To solve this question, we need to use the concept of energy levels in a hydrogen-like atom and the relationship between energy levels and quantum numbers.

First, let's understand the given information:
- The electron is in the ground state and needs 476 eV of energy to reach an excited level with quantum number 2n.
- The electron then undergoes a transition from this excited level to a lower level with quantum number n, emitting a photon of energy 40.8 eV.

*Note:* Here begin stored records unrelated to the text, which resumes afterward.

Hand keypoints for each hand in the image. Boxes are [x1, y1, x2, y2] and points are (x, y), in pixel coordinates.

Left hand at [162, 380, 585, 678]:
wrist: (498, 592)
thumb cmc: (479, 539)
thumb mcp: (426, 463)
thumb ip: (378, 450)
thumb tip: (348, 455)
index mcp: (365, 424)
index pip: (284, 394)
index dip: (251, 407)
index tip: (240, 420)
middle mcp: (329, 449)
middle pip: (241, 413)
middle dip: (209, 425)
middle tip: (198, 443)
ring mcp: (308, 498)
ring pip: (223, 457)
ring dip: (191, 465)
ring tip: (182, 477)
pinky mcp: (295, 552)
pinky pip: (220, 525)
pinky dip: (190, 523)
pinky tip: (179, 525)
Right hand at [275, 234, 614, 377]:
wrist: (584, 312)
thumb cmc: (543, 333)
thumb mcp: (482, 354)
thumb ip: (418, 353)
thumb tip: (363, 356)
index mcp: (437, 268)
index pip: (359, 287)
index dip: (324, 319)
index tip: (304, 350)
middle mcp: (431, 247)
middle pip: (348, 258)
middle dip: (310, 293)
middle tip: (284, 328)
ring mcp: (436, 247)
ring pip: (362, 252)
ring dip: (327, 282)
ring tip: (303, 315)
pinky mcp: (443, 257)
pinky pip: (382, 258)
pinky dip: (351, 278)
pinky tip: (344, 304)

Now, let's break down the solution into steps:

Step 1: Calculate the energy difference between the excited level and the lower level
The energy difference between two energy levels in an atom can be calculated using the formula:

ΔE = E2 - E1

where ΔE is the energy difference, E2 is the energy of the higher level, and E1 is the energy of the lower level.

In this case, the energy difference is given as 40.8 eV.

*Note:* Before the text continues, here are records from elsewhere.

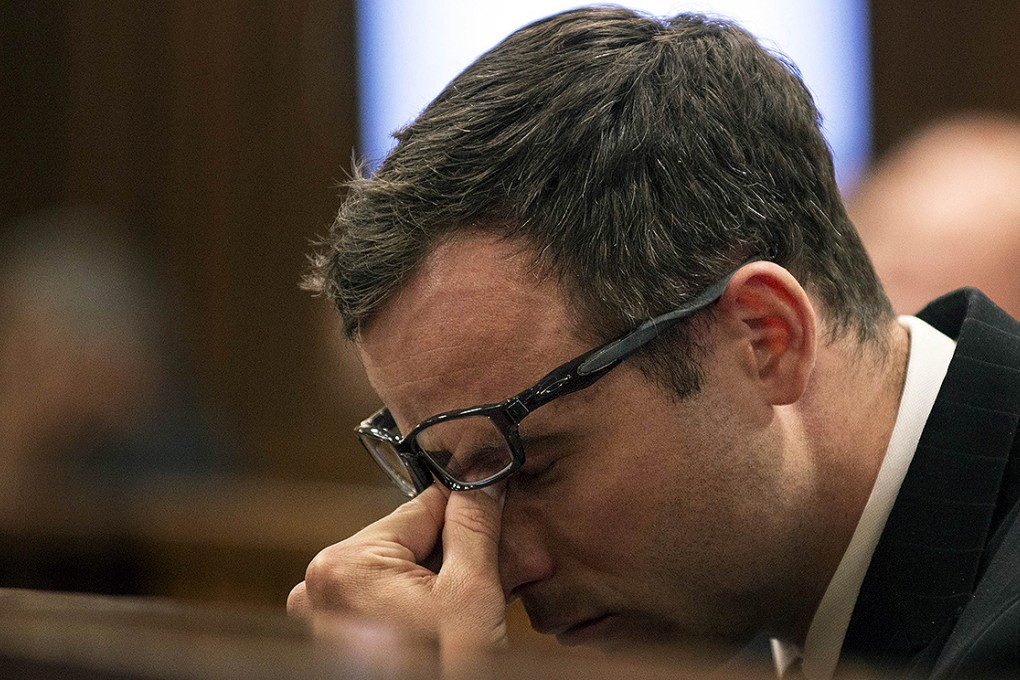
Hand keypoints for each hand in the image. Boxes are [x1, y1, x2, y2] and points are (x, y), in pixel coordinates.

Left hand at [288, 483, 507, 651]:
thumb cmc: (444, 672)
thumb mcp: (471, 593)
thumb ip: (474, 525)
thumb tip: (483, 471)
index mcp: (344, 562)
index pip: (420, 508)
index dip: (466, 517)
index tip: (500, 525)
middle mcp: (318, 582)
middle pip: (407, 542)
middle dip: (451, 557)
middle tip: (491, 581)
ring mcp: (318, 614)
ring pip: (396, 571)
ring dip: (435, 583)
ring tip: (468, 613)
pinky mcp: (327, 638)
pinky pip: (379, 600)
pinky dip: (412, 607)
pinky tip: (441, 629)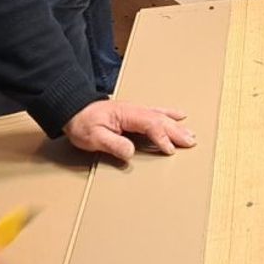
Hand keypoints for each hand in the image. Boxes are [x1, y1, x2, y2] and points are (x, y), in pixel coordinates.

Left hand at [64, 100, 196, 161]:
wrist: (73, 111)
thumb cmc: (82, 123)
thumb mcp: (93, 137)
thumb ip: (113, 144)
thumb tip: (130, 152)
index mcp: (126, 114)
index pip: (150, 124)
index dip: (161, 137)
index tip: (169, 149)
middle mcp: (134, 111)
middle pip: (160, 120)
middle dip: (177, 132)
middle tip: (190, 142)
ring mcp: (135, 111)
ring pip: (161, 117)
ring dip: (177, 126)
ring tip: (190, 134)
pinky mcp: (134, 114)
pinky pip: (157, 113)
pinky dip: (170, 115)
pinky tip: (179, 116)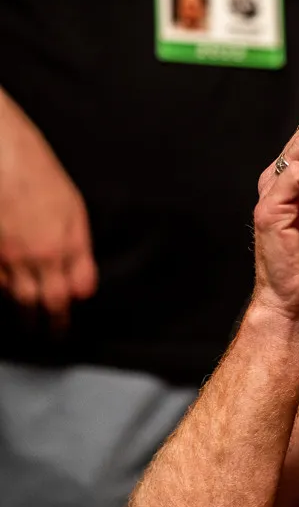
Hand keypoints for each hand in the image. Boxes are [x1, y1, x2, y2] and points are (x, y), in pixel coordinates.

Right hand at [0, 94, 96, 320]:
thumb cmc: (36, 172)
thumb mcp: (72, 206)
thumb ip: (78, 247)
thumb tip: (81, 281)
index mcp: (64, 243)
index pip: (76, 290)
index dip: (75, 303)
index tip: (72, 313)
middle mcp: (36, 256)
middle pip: (47, 303)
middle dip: (52, 322)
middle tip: (53, 334)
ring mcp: (7, 257)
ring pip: (17, 298)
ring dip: (24, 314)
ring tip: (28, 325)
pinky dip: (2, 292)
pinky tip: (6, 295)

Step 2: Relate the energy difference to the quantum numbers
The energy levels in a hydrogen-like atom are given by the formula:

En = -13.6 eV / n^2

where En is the energy of the nth level and n is the principal quantum number.

We are given that the excited level has a quantum number of 2n, and the lower level has a quantum number of n. Therefore, we can write the energy difference as:

40.8 eV = -13.6 eV / (2n)^2 - (-13.6 eV / n^2)

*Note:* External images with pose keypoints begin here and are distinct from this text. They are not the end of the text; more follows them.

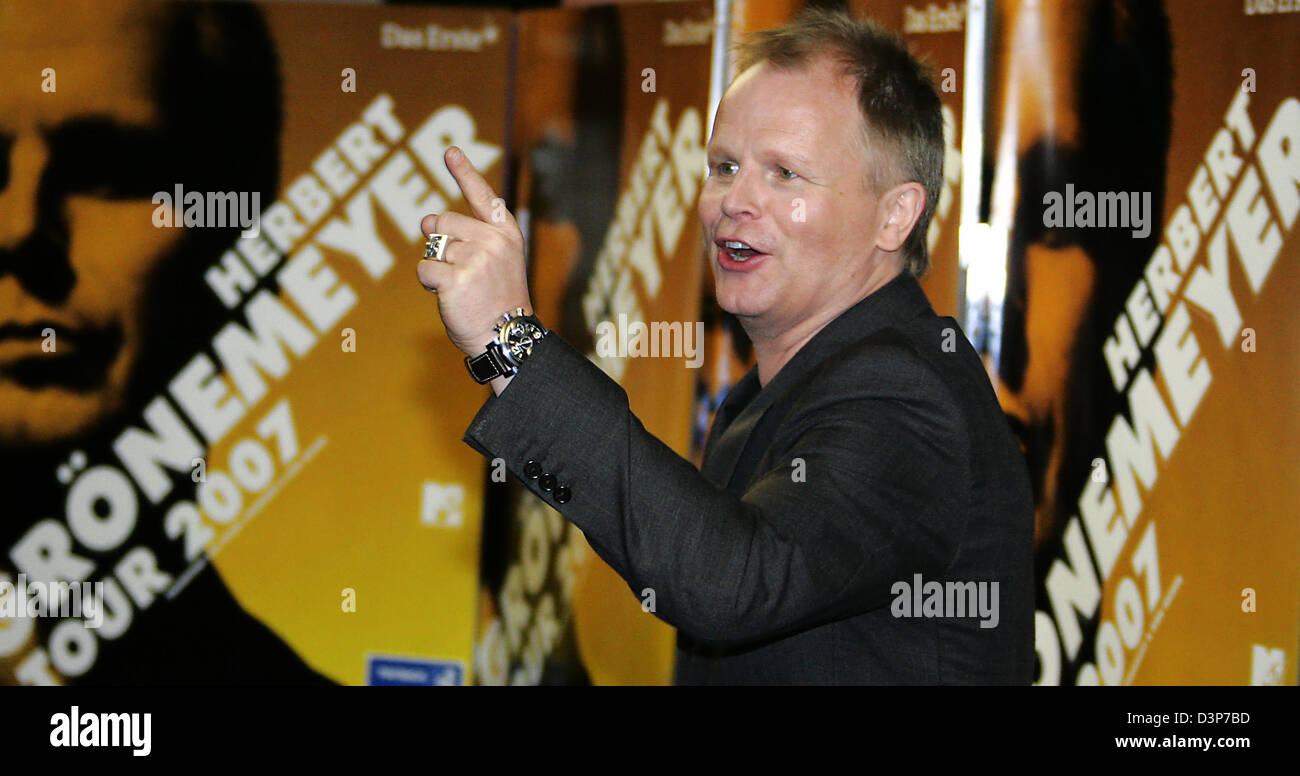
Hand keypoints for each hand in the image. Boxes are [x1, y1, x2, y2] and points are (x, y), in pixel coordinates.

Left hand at [416, 146, 532, 357]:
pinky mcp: (456, 278)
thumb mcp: (491, 263)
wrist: (506, 338)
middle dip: (443, 244)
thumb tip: (426, 219)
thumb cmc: (497, 302)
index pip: (483, 197)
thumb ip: (465, 237)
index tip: (450, 151)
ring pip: (433, 247)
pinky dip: (430, 284)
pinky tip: (450, 296)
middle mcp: (494, 242)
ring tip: (461, 288)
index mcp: (506, 234)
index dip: (464, 172)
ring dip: (437, 268)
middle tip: (462, 272)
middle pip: (444, 222)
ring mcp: (476, 259)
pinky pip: (425, 269)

Simplifying this equation gives:

40.8 eV = -13.6 eV * [(1 / (2n)^2) - (1 / n^2)]

Step 3: Solve for the value of n
To solve this equation, we substitute the given values and solve for n.

40.8 eV = -13.6 eV * [(1 / (2n)^2) - (1 / n^2)]

Dividing both sides by -13.6 eV and simplifying gives:

-3 = (1 / (2n)^2) - (1 / n^2)

Multiplying through by n^2(2n)^2 gives:

-3n^2(2n)^2 = (2n)^2 - n^2

Expanding and simplifying gives:

-3n^2(4n^2) = 4n^2 - n^2

-12n^4 = 3n^2

Dividing both sides by n^2 gives:

-12n^2 = 3

Simplifying further gives:

n^2 = -3/12

n^2 = -1/4

Since the square of a real number cannot be negative, we reject this solution.

Therefore, there is no solution for n, and hence no valid transition is possible.

Step 4: Conclusion
Since no valid transition is possible, the given information contradicts the laws of energy levels in a hydrogen-like atom. Therefore, the atomic number Z of the element cannot be determined from the given information.

Hence, the correct answer is option 'D' (not listed in the given options).